═══ Data for processing ═══

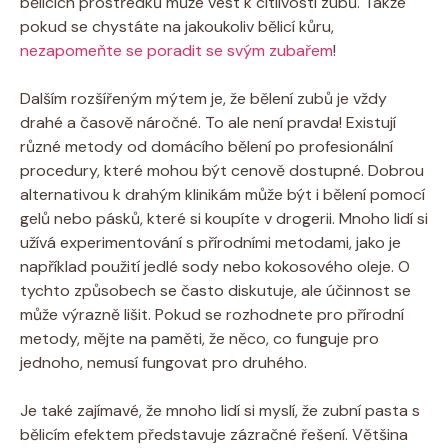
bělicích prostředků může vést k citlivosti zubů. Takže
pokud se chystáte na jakoukoliv bělicí kůru,
nezapomeňte se poradit se svým zubařem
!
Dalším rozšířeným mýtem je, že bělení zubů je vždy
drahé a časově náročné. To ale není pravda! Existují
různé metody od domácího bělení po profesionální
procedury, které mohou být cenově dostupné. Dobrou
alternativou k drahým klinikám může být i bělení pomocí
gelů nebo pásků, které si koupíte v drogerii. Mnoho lidí si
užívá experimentování s přírodními metodami, jako je
například použití jedlé sody nebo kokosového oleje. O
tychto způsobech se často diskutuje, ale účinnost se
může výrazně lišit. Pokud se rozhodnete pro přírodní
metody, mějte na paměti, že něco, co funguje pro
jednoho, nemusí fungovat pro druhého.
Je také zajímavé, že mnoho lidí si myslí, že zubní pasta s
bělicím efektem představuje zázračné řešení. Většina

═══

__What you should do__
All entries above should be printed exactly, though without their pictures.

__Reply__
bělicích prostředků může vést k citlivosti zubů. Takže
pokud se chystáte na jakoukoliv bělicí kůru,
nezapomeňte se poradit se svým zubařem
!
Dalším rozšířeným mýtem je, že bělení zubů je vždy
drahé a časově náročné. To ale není pravda! Existují
různé metody od domácího bělení po profesionální
procedury, které mohou být cenově dostupné. Dobrou
alternativou k drahým klinikám může být i bělení pomocí
gelů nebo pásků, které si koupíte v drogerii. Mnoho lidí si
užívá experimentování s přírodními metodami, jako je
například použití jedlé sody nebo kokosového oleje. O
tychto způsobech se často diskutuje, ale účinnost se
může výrazně lišit. Pokud se rozhodnete pro přírodní
metody, mějte na paměti, že něco, co funguje pro
jednoho, nemusí fungovat pro druhého.
Je také zajímavé, že mnoho lidí si myslí, že zubní pasta s
bělicím efektem představuje zázračné řešení. Většina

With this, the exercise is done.